> **Exercise aim**: Return every line of the records below without alteration, preserving their original order.

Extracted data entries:
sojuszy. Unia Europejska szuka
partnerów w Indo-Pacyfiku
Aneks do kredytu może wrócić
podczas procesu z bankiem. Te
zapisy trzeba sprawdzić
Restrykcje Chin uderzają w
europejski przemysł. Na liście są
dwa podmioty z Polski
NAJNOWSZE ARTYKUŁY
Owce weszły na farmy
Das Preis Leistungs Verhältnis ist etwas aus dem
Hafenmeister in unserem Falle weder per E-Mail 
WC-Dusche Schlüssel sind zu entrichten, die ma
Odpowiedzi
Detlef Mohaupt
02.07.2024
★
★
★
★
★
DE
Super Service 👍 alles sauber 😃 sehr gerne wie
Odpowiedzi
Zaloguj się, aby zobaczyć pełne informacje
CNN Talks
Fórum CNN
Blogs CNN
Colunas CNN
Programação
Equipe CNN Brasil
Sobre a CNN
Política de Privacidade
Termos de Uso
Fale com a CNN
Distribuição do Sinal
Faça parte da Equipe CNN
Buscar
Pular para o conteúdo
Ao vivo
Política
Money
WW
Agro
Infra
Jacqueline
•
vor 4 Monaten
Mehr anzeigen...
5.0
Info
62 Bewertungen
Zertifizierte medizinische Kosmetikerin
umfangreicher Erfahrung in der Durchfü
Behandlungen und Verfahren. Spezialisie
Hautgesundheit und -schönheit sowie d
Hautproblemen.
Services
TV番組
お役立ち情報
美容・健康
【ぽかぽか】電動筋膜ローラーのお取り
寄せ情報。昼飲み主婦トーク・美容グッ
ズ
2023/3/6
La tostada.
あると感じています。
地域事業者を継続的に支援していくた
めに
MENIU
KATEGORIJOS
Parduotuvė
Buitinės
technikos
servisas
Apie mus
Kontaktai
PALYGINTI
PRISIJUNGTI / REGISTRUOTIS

> **The completed task**:
sojuszy. Unia Europejska szuka
partnerów w Indo-Pacyfiku
Aneks do kredytu może wrócić
podczas procesu z bankiem. Te
zapisy trzeba sprawdzić
Restrykcje Chin uderzają w
europejski przemysł. Na liście są
dwa podmioty z Polski
NAJNOWSZE ARTYKUŁY
Owce weszły na farmy
Das Preis Leistungs Verhältnis ist etwas aus dem
Hafenmeister in unserem Falle weder per E-Mail 
WC-Dusche Schlüssel sind zu entrichten, die ma
Odpowiedzi
Detlef Mohaupt
02.07.2024
★
★
★
★
★
DE
Super Service 👍 alles sauber 😃 sehr gerne wie
Odpowiedzi
Zaloguj się, aby zobaczyć pełne informacje
CNN Talks
Fórum CNN
Blogs CNN
Colunas CNN
Programação
Equipe CNN Brasil
Sobre a CNN
Política de Privacidade
Termos de Uso
Fale com a CNN
Distribuição do Sinal
Faça parte da Equipe CNN
Buscar
Pular para o conteúdo
Ao vivo
Política
Money
WW
Agro
Infra
Jacqueline
•
vor 4 Monaten
Mehr anzeigen...
5.0
Info
62 Bewertungen
Zertifizierte medizinische Kosmetikerin
umfangreicher Erfahrung in der Durchfü
Behandlungen und Verfahren. Spezialisie
Hautgesundheit und -schönheit sowie d
Hautproblemen.
Services
TV番組
お役立ち情報
美容・健康
【ぽかぽか】電動筋膜ローラーのお取り
寄せ情報。昼飲み主婦トーク・美容グッ
ズ
2023/3/6
La tostada.
あると感じています。
地域事業者を継続的に支援していくた
めに
MENIU
KATEGORIJOS
Parduotuvė
Buitinės
technikos
servisas
Apie mus
Kontaktai
PALYGINTI
PRISIJUNGTI / REGISTRUOTIS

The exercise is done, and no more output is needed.